Ryanair ograniczy alkohol w samolocie?
Na temat picia alkoholu w czasie lotu wypowiedział się ostatnio Michael O’Leary, szef linii lotniczych Ryanair. W swojej wypowiedzi dla „The Daily Telegraph” sugerował, że jednym z rozwiązań tego problemu mogłoby być ograniczenie liczby trunków, które pasażerowie piją przed wejściem na pokład samolotu.

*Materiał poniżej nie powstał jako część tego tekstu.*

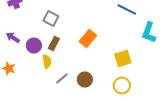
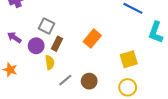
gray square: (51, 18) -> (47, 26), moved

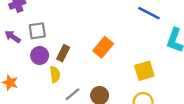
gray square: (47, 26) -> (37, 31), moved, turned -35
purple arrow: (14, 37) -> (13, 37), moved

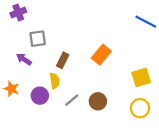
purple arrow: (13, 37) -> (24, 59), moved
purple circle: (40, 55) -> (40, 96), moved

Dawniej ludzie, którzy pili za dużo, w końcu odpływali lub zasypiali. Ale teraz pasażerowie biorą także tabletki i leki. To wybuchowa mieszanka –mówił O'Leary w rozmowie z "The Daily Telegraph".
Jak dodał, taka kombinacja prowadzi do agresywniejszych zachowań, które stają się trudne do opanowania. Michael O'Leary przyznał, że jego linie już podjęły działania na trasach, które przysparzają największych problemów. W przypadku lotów na popularną wśród imprezowiczów Ibizę, Ryanair postanowił zaostrzyć przepisy dotyczące przewożenia napojów na pokład.

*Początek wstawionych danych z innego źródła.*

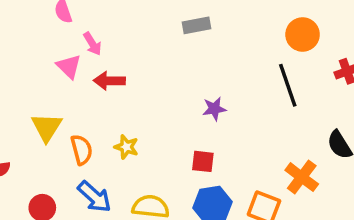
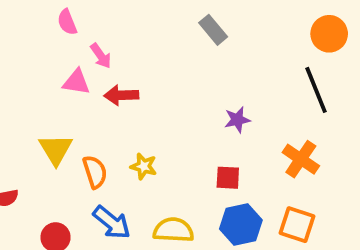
gray rectangle: (197, 25) -> (213, 30), turned 64
pink triangle: (69, 67) -> (76, 82), turned -32
orange cross: (302, 177) -> (301, 159), moved

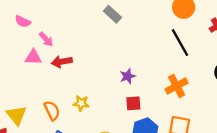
pink semicircle: (67, 22) -> (23, 21), turned -35
purple star: (237, 120) -> (128, 76), moved
yellow triangle: (56, 149) -> (17, 115), moved
orange cross: (301, 159) -> (177, 86), turned 35

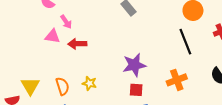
purple star: (128, 76) -> (134, 65), size x1.6

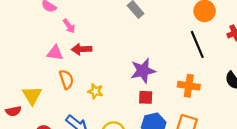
pink triangle: (52, 36) -> (55, 53), moved
orange cross: (177, 80) -> (189, 86), turned 30
orange semicircle: (62, 86) -> (66, 79), moved

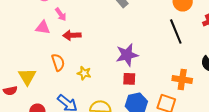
pink triangle: (55, 53) -> (43, 27), moved
orange cross: (189, 86) -> (182, 79), moved

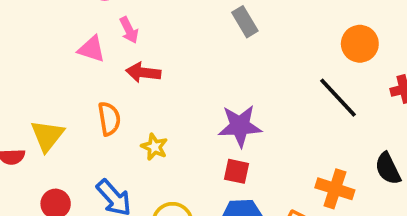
black line: (176, 32) -> (338, 98), turned -30

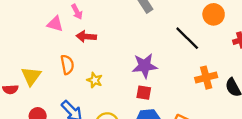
black line: (338, 98) -> (187, 38), moved
orange cross: (335, 189) -> (206, 78), moved, turned -30

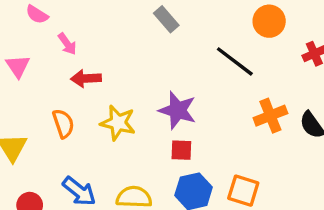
pink triangle: (55, 24) -> (18, 66), moved, turned 48
purple star: (145, 66) -> (178, 110), turned 30
yellow star: (95, 80) -> (118, 123), moved, size x1.5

- "Kiedyś pozwalaliśmy zabierać na pokład jedynie butelki wody, nie zdając sobie sprawy, że są pełne wódki. Teraz nie pozwalamy im zabierać nawet tych butelek" – powiedział szef Ryanaira.
Prezes Wizz Air: skala nie przekroczyła czerwonej linii
Prezes WizzAira, Jozsef Varadi, nie widzi potrzeby wprowadzenia radykalnych środków. W rozmowie z portalem money.pl zaznaczył, że choć zdarzają się przypadki pijanych pasażerów, skala problemu w jego liniach nie jest aż tak duża.
- "Skala nie przekroczyła jeszcze czerwonej linii" – podkreśla Varadi. Prezes dodał też, że Wizz Air podejmuje działania w przypadku takich incydentów, a osoby, które wywołują problemy, mogą liczyć się z poważnymi konsekwencjami.
Jeśli robisz rozróbę, nie będziesz już latać Wizz Airem – wyjaśnia Varadi, dodając, że pasażerowie z zakazem lotów mogą również stanąć przed odpowiedzialnością prawną.
Zamiast całkowitego zakazu sprzedaży alkoholu, szef Wizz Aira proponuje, żeby pracownicy lotnisk i linii lotniczych już na etapie wejścia do samolotu mogliby prowadzić „selekcję” i odmawiać podróży pijanym. - "Myślę, że chodzi raczej o to, jak lepiej 'filtrować' zachowania pasażerów wchodzących na pokład" – stwierdził Varadi.